I had a pastor friend who bought the book by mistake, he got confused with John Piper and he told me he did not care for the book but did not go into any details.


----------



## Sven

I would say that near death experiences and visions of heaven and hell are on par with alien abduction stories. Human testimony is credible insofar as the person testifying is credible. Human testimony is not, however, our sure Word of Prophecy; the Word of God alone is our sure word of prophecy. There are two instances of people being caught up into heaven. Paul testifies that he was caught up into the third heaven (2 Cor. 12), and John was given a vision of heaven in Revelation. Paul says that he heard unspeakable things "which is not lawful for man to utter." John's account of his vision of heaven is not given in distinct and clear terms, but is given in symbolic and almost esoteric terms. These two examples contradict every near death vision of heaven I have ever heard, which some of them are quite absurd in their descriptions. 

Near death experiences are no doubt quite fascinating, but they are not our rule of faith and life. These experiences are not the things on which we base our hope. The Word of God alone is our foudation for faith and life. Even if these experiences are true, we would do well to keep them far below our only standard of faith and life.

====================

» **Directions**
#1 List every person named in the discussion of near death experiences, other than God, including the poster name that heads the second post.
#2 Please continue the discussion of near death experiences from the point where it stops.

====================

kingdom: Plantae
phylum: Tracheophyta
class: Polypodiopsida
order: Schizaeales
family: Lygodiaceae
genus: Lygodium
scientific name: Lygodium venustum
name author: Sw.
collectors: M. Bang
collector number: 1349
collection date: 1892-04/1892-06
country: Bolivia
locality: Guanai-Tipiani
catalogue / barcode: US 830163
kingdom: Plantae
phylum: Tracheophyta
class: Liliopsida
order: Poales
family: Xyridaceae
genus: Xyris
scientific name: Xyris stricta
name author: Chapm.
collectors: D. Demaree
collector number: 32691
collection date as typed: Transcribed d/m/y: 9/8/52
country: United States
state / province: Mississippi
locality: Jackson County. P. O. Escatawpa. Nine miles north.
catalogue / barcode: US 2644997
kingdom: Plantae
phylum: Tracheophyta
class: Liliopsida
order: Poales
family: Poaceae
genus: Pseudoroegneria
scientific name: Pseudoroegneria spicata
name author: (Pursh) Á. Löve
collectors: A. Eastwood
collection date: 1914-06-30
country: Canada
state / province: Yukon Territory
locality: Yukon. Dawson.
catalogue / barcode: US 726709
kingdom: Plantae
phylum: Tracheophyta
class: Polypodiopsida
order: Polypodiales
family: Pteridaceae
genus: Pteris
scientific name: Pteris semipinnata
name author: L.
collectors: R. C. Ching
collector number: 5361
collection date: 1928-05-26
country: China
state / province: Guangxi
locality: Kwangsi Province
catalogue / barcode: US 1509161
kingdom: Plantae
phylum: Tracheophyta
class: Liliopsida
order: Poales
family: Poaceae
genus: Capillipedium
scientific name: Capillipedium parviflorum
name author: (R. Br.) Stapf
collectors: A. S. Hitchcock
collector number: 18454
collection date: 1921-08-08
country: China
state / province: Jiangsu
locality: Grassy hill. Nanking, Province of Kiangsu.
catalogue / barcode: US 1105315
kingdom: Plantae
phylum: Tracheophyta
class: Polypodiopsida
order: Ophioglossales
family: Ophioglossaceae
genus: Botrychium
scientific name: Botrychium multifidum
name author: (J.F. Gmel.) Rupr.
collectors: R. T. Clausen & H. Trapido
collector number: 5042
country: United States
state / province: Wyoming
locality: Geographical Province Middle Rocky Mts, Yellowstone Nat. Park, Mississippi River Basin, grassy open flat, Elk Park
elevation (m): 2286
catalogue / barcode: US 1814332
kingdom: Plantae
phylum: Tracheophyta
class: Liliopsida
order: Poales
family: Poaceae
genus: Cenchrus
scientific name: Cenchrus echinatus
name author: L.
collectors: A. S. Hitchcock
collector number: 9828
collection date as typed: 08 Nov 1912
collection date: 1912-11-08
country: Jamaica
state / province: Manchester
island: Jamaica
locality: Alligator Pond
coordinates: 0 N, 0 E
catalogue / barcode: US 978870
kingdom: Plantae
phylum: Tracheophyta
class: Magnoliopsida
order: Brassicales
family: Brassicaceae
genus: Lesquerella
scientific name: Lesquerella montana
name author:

====================

» **Responses in order**
#1 John Piper, Sven, Paul, John

#2
----------



## wturri78

I think a root issue here, that can be easily overlooked, is that this matter largely lies smack-dab in the middle of our presuppositions. The weight that we give to personal experience, vs. reason, vs. Scripture, vs. tradition, etc. is something that guides how we interpret all of the above--especially as they relate to each other. The Reformed apprach places Scripture and reason above experience and tradition (loosely speaking) and so would immediately find relevant passages, reason about how they would allow or preclude personal experiences of heaven, death, miracles, etc. Someone who elevates personal experience would likely interpret Scripture and supercede reason with that experience. Someone who elevates tradition may believe and accept many centuries of purported miracles and visions on the basis that they were believed and accepted by respected church fathers and leaders--and therefore interpret Scripture using reasoning that will not go against their tradition!

I think personal experience is dicey because nobody can prove or disprove it. We can give no reason to anyone else for why they should believe us, accept that we're really trustworthy and would never lie--great, but that doesn't mean we can't be self-deceived.

"90 Minutes in Heaven" kind of things seem to play more to sensationalism than anything. It's way cooler to hear about people who came back from heaven, raised the dead, or became fireproof than it is to lean "cold, dead theology." 

The comparison to alien abduction stories is completely warranted, in my most humble opinion. And experience


----------



## Montanablue

I can't really add anything from a theological perspective, but going along with Brad's comment - it is not uncommon for people who have passed out to hallucinate. (I know this from experience). I would assume that this individual merely had a hallucination of going to heaven - wouldn't be uncommon because apparently this person has spent some time thinking about the afterlife, and so its a subject that would be on their mind and that their brain might have just pulled up.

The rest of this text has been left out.